Task to carry out: For the data that follows, return each line unchanged and drop the pictures.

(Dataset entries)
************

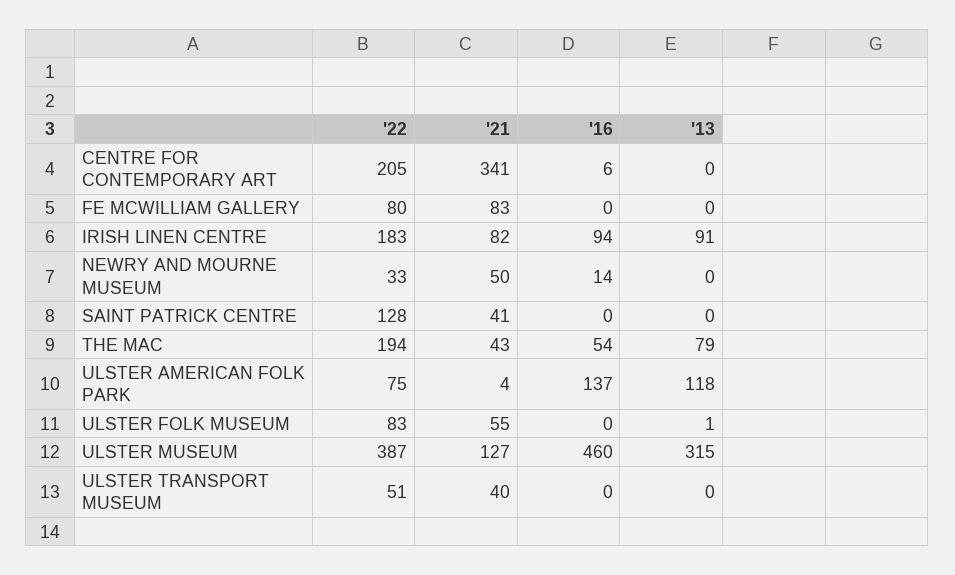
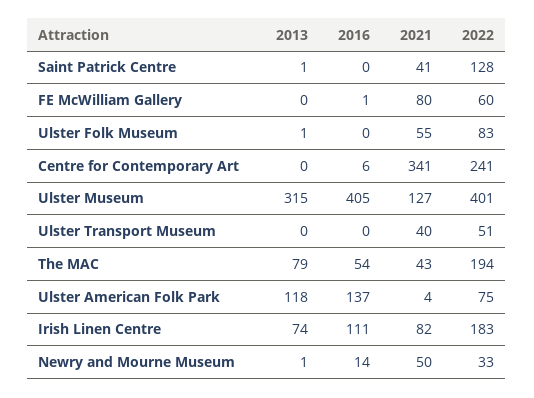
'22, CENTRE FOR CONTEMPORARY ART: 205 -> 241
'22, FE MCWILLIAM GALLERY: 80 -> 60
'21, FE MCWILLIAM GALLERY: 83 -> 80
'16, FE MCWILLIAM GALLERY: 0 -> 1
'16, IRISH LINEN CENTRE: 94 -> 111
'13, IRISH LINEN CENTRE: 91 -> 74
'13, NEWRY AND MOURNE MUSEUM: 0 -> 1
'13, SAINT PATRICK CENTRE: 0 -> 1
'22, ULSTER MUSEUM: 387 -> 401
'16, ULSTER MUSEUM: 460 -> 405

************

Problem solution:
'22, CENTRE FOR CONTEMPORARY ART: 205 -> 241
'22, FE MCWILLIAM GALLERY: 80 -> 60
'21, FE MCWILLIAM GALLERY: 83 -> 80
'16, FE MCWILLIAM GALLERY: 0 -> 1
'16, IRISH LINEN CENTRE: 94 -> 111
'13, IRISH LINEN CENTRE: 91 -> 74
'13, NEWRY AND MOURNE MUSEUM: 0 -> 1
'13, SAINT PATRICK CENTRE: 0 -> 1
'22, ULSTER MUSEUM: 387 -> 401
'16, ULSTER MUSEUM: 460 -> 405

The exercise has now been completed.